**PASSAGE:**
▬▬▬▬▬▬▬▬▬▬
A spectacular for the sure-footed


Go Walk:Watch your step on Achill’s Croaghaun or you could be seagull fodder, writes Deirdre Davys

SITTING IN THE bath surrounded by one’s cats seems an eminently sensible way to pass the long winter nights, which is precisely what a certain Major Frier is reputed to have done during his sojourn on Achill Island.

Perched on the side of Croaghaun mountain just below Corrymore Lake, the major’s old home, Corrymore House, commands one of the finest views on the island. That is on the good days. For much of the year the house is obscured by clouds drawn in by the mountain behind – little wonder that the major took to his bath.

Corrymore House is also associated with the famous Captain Boycott who gave the word boycott to the English language. He was renowned for his cruel treatment of his tenants who eventually refused to work for him.

The start of our walk up Croaghaun is at Corrymore Lake just above Corrymore House. Nowadays, this lake provides the drinking water for most of the island.

Steep craggy cliffs at the north and west sides of the lake make it dark and forbidding when the sky is grey. Should a Lough Ness-style monster’s head break the surface one would not be at all surprised. So choose a blue day to do this walk as the views are amazing even before you start to climb.

Your ascent is going to be a gradual one up the shoulder of the mountain rather than straight up the craggy cliffs behind the lake. So head north from the car park past the tiny lake called Corryntawy and, veering ever so slightly northwest, keep on climbing. The reason for keeping out to your right is to avoid going near to the cliff edge and to save yourself from having to climb steeply uphill at the start.

You might be lucky, as I was and see a tiny bog lizard (see below) scuttling away through the heather.
▬▬▬▬▬▬▬▬▬▬
**WORK ORDER 1:** Reproduce the records word for word, from their first line through the line containing "right hip: (133, 406, 0)", including both of those lines.

**DATA TO USE:**
▬▬▬▬▬▬▬▬▬▬
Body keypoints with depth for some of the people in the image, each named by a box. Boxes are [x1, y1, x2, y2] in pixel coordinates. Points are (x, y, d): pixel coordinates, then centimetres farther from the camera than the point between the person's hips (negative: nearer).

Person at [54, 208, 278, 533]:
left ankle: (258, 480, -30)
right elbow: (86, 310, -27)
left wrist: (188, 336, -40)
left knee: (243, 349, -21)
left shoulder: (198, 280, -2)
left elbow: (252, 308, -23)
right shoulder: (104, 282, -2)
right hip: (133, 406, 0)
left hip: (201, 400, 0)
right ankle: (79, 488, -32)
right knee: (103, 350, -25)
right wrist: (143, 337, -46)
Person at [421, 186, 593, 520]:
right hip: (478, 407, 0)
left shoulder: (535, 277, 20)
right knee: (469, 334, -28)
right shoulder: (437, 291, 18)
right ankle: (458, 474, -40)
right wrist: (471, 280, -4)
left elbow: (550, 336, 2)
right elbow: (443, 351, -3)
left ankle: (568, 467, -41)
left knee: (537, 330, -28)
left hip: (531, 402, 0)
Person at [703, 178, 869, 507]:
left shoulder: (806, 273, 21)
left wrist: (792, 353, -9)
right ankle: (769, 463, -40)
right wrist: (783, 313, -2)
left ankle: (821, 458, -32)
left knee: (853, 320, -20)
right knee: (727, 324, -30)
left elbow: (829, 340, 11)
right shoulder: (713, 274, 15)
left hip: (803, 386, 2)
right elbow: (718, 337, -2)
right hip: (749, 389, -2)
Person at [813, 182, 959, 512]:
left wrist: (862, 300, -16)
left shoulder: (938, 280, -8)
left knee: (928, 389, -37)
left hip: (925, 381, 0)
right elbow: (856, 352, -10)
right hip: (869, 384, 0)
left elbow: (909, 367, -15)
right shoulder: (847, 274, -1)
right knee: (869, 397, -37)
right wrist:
▬▬▬▬▬▬▬▬▬▬
**WORK ORDER 2:**
Answer these questions about the Croaghaun walk article:
(a) What does Corrymore Lake now provide for most of the island?
(b) Which figure linked with Corrymore House gave a word to the English language?
(c) What is the tiny lake called that walkers pass when heading north from the car park?

**EXERCISE ANSWER 1:**
Body keypoints with depth for some of the people in the image, each named by a box. Boxes are [x1, y1, x2, y2] in pixel coordinates. Points are (x, y, d): pixel coordinates, then centimetres farther from the camera than the point between the person's hips (negative: nearer).

Person at [54, 208, 278, 533]:
left ankle: (258, 480, -30)
right elbow: (86, 310, -27)
left wrist: (188, 336, -40)
left knee: (243, 349, -21)
left shoulder: (198, 280, -2)
left elbow: (252, 308, -23)
right shoulder: (104, 282, -2)
right hip: (133, 406, 0)

**EXERCISE ANSWER 2:**
(a) Drinking water.
(b) Captain Boycott, who gave the word "boycott."
(c) Corryntawy.